In 2015, Sacca was featured on the cover of Forbes magazine listed as No. 3 on the Midas list. and in 2017, he was listed at No. 2. BusinessWeek named him one of the top 10 angel investors, and Vanity Fair has named Sacca to its "New Establishment" list.

== Personal life ==
Sacca's wife Crystal English Sacca is also a partner at Lowercase. She is a former advertising creative and has authored books such as The Essential Scratch and Sniff Guide to Becoming a Wine Expert: Take a Whiff of That and The Essential Scratch & Sniff Guide to Becoming a Whiskey Know-It-All: Know Your Booze Before you Choose. The couple live in Jackson, Wyoming and Big Sky, Montana, with their three children.

He is known in business circles for his Western-style shirts, which resulted in Sacca being named to GQ's "Worst Dressed List." At the University of Minnesota, Sacca delivered a 2011 commencement address that NPR ranked on its list of “Best Commencement Speeches, Ever." Sacca completed an Ironman in 2008, and in 2009 rode his bicycle from Santa Barbara, California to Charleston, South Carolina over 40 days for charity. In 2017 the New York Times reported that a woman had accused Sacca of touching her face at a Las Vegas gathering in 2009 without consent, making her uncomfortable. Sacca denied the allegation, but did apologize for contributing to a business atmosphere that was "inhospitable" for women in technology and venture capital.

===Philanthropy===
Sacca is involved with charity: water, a nonprofit seeking to bring clean drinking water to every person on the planet. He is also involved with The Tony Hawk Foundation. Sacca has served as an Associate Fellow of the Saïd Business School at Oxford University and as an MIT Enterprise Forum Global Trustee. He is also a Henry Crown Fellow of the Aspen Institute.
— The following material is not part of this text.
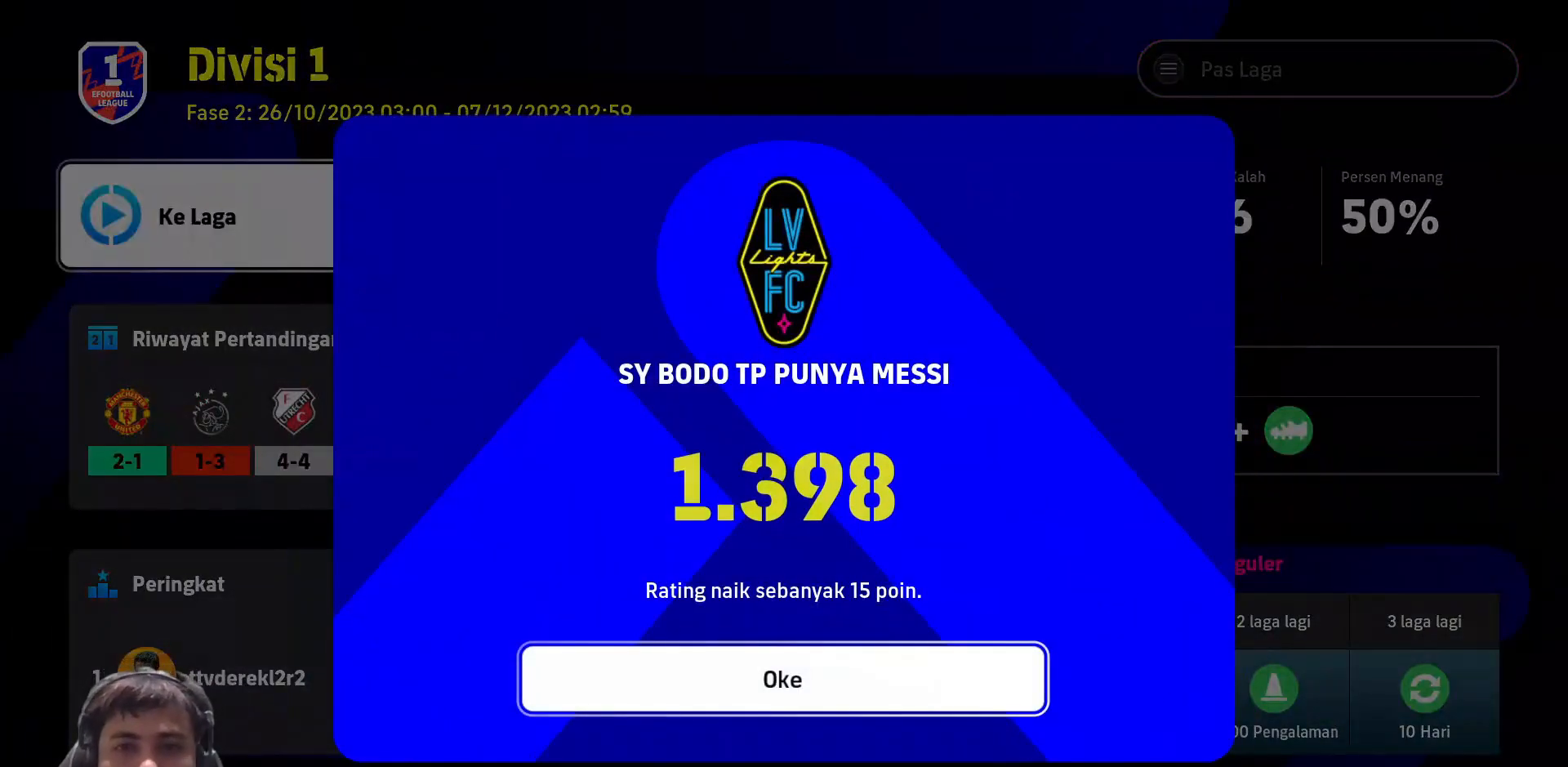
{"buttons": [], "left_stick": "center", "right_stick": "center", "events": [[250, "CROSS", "down"], [383, "CROSS", "up"]]}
In 2019, the Saccas each signed The Giving Pledge, which calls upon signatories to donate the majority of their net worth to philanthropic causes.
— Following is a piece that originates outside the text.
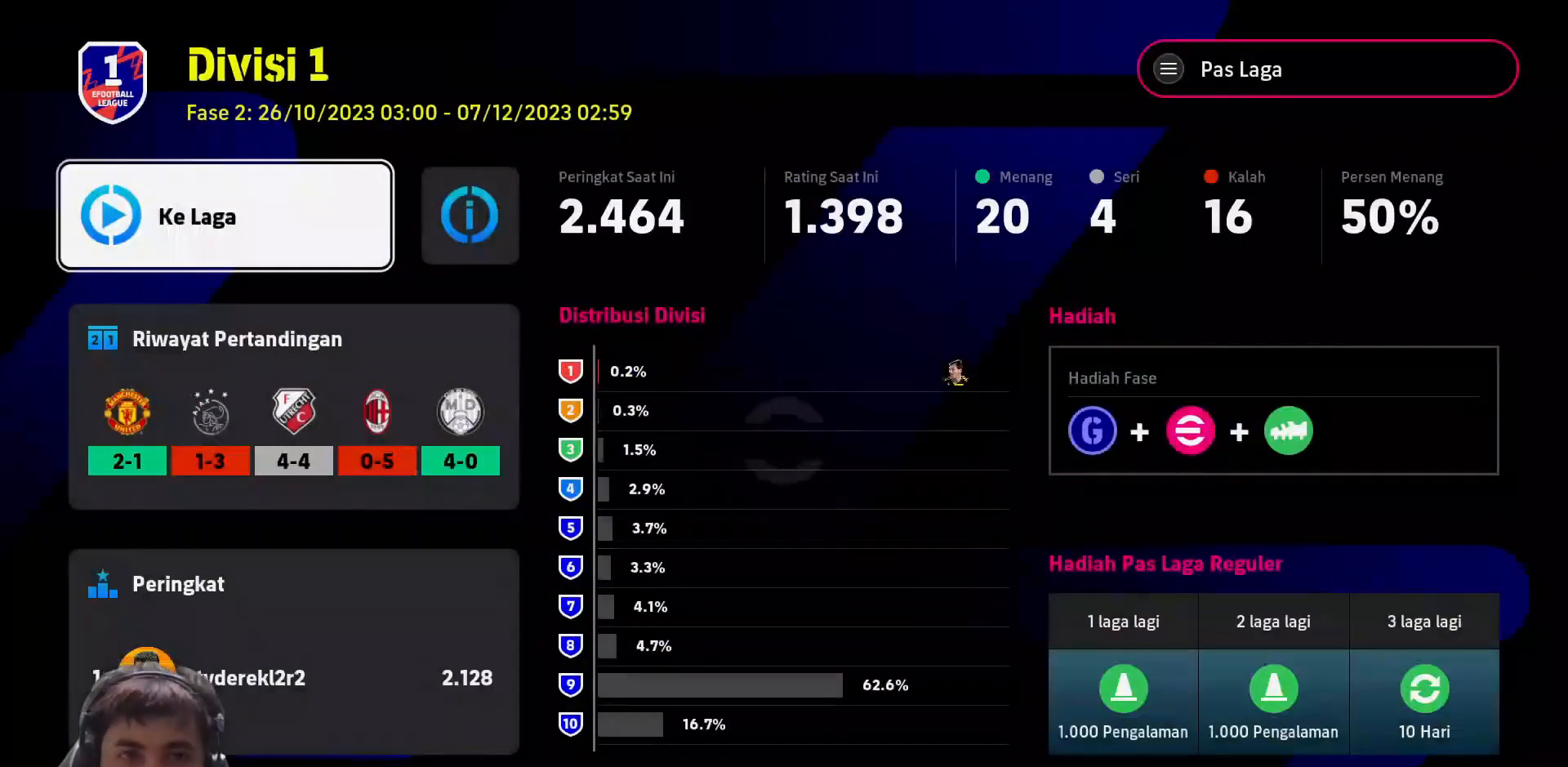
{"buttons": [], "left_stick": "center", "right_stick": "center", "events": []}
=== Political involvement ===
Sacca worked for Barack Obama's 2008 presidential campaign as a Telecommunications, Media, and Technology advisor and campaign surrogate, as well as a field office volunteer. Following Obama's victory, Sacca served as co-chair of finance for the Presidential Inaugural Committee. During Obama's successful 2012 reelection campaign, Sacca served as a member of the campaign's National Finance Committee member and as co-chair of the "Tech for Obama" group.
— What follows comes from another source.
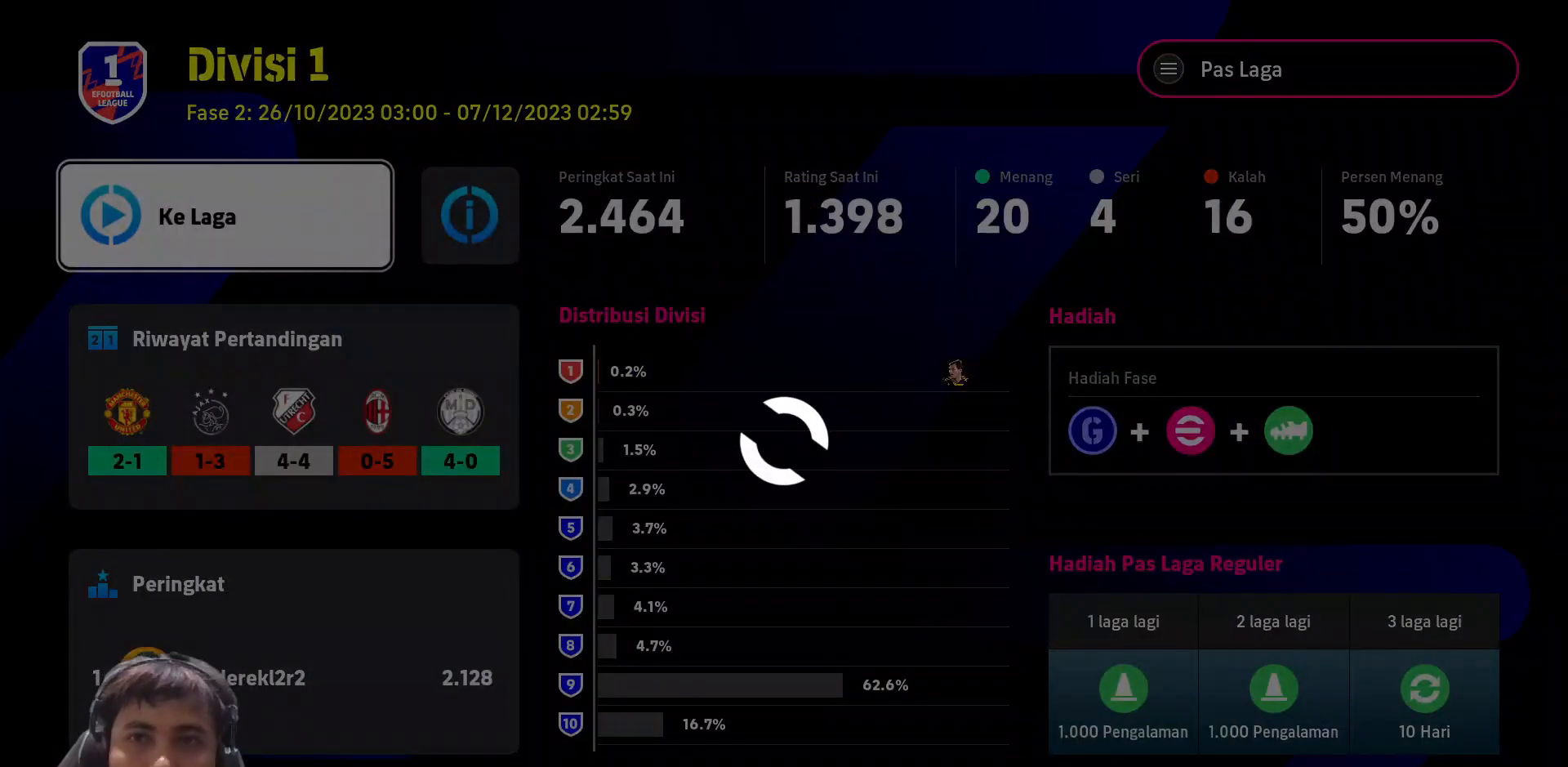
{"buttons": [], "left_stick": "center", "right_stick": "center", "events": []}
During the 2016 U.S. presidential election, Sacca was a vocal supporter of Democratic Nominee Hillary Clinton, appearing in various fundraisers around the country. He spoke against Trump, and in response to President Donald Trump's 2017 executive order banning travel from seven predominantly Muslim nations, Sacca donated $150,000 in matching donations to ACLU. Sacca donated to the Lincoln Project, a Republican-led super PAC opposing the re-election of Donald Trump and Republican Senators who supported him.